■ **TEXT PASSAGE**:
◆ ◆ ◆ ◆ ◆
AZ(AstraZeneca)-lipo
Dataset: Download it here.
Dataset description: 4,195 compounds and their measured \(\log D_{7.4}\) values, octanol-water partition coefficient at pH7.4 measured using a shake flask method, deposited by AstraZeneca in ChEMBL.
Dataset preprocessing
- Extract the raw dataset from ChEMBL 34 using assay ID CHEMBL3301363, which contains 4,200 compounds;
- For the 3 compounds with 2 different \(\log D_{7.4}\) values, drop the 2 compounds (4 rows) with a large difference in \(\log D_{7.4}\):
| logD7.4 | canonical_smiles |
|---|---|
| 3.04 | CN1CCC[C@@H]1CCOC@(c1ccccc1)c1ccc(Cl)cc1 |
| 3.48 | CN1CCC[C@@H]1CCOC@(c1ccccc1)c1ccc(Cl)cc1 |
| -0.66 | CN1[C@@H]2CC[C@H]1CC@@HC2 |
| -0.09 | CN1[C@@H]2CC[C@H]1CC@@HC2 |
and take the average for the third compound:
| logD7.4 | canonical_smiles |
|---|---|
| 2.16 | C=C[C@H]1CN2CC[C@H]1C[C@H]2C@Hc1ccnc2ccc(OC)cc12 |
| 2.26 | C=C[C@H]1CN2CC[C@H]1C[C@H]2C@Hc1ccnc2ccc(OC)cc12 |
Reference
- M. Wenlock and N. Tomkinson, Experimental in vitro DMPK and physicochemical data on a set of publicly disclosed compounds.
◆ ◆ ◆ ◆ ◆
In the dataset page, how does the passage read if you replace "octanol-water" with "octanol/water"? Begin at the words "Dataset description: 4,195" and stop after "AstraZeneca in ChEMBL.".

[Collected data]
◆ ◆ ◆ ◆ ◆
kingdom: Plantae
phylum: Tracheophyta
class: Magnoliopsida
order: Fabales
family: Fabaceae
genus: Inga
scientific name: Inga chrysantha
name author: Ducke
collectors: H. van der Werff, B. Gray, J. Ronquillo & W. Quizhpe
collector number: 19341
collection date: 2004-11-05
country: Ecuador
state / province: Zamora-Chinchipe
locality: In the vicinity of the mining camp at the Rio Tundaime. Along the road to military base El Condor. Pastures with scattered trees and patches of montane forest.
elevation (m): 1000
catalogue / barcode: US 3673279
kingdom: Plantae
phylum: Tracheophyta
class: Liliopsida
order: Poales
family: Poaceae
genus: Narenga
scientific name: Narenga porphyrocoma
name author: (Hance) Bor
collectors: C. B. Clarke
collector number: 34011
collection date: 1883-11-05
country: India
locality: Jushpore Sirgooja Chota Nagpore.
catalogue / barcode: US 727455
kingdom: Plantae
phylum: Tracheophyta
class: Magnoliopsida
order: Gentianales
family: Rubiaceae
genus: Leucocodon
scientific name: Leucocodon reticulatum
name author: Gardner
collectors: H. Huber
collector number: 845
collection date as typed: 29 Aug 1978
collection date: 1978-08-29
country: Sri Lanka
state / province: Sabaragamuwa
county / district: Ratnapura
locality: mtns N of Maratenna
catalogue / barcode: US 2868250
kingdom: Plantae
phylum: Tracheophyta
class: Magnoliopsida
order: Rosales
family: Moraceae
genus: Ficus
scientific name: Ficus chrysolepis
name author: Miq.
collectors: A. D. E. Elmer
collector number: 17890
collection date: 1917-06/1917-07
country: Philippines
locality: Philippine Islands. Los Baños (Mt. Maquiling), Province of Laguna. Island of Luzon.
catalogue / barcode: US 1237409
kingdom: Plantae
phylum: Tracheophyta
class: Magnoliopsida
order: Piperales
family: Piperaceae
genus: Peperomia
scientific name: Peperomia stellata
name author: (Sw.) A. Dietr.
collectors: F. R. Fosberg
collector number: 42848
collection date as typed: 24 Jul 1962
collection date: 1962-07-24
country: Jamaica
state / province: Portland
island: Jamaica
◆ ◆ ◆ ◆ ◆
■ **ANSWER BOX**:
Dataset description: 4,195 compounds and their measured \(\log D_{7.4}\) values, octanol/water partition coefficient at pH7.4 measured using a shake flask method, deposited by AstraZeneca in ChEMBL.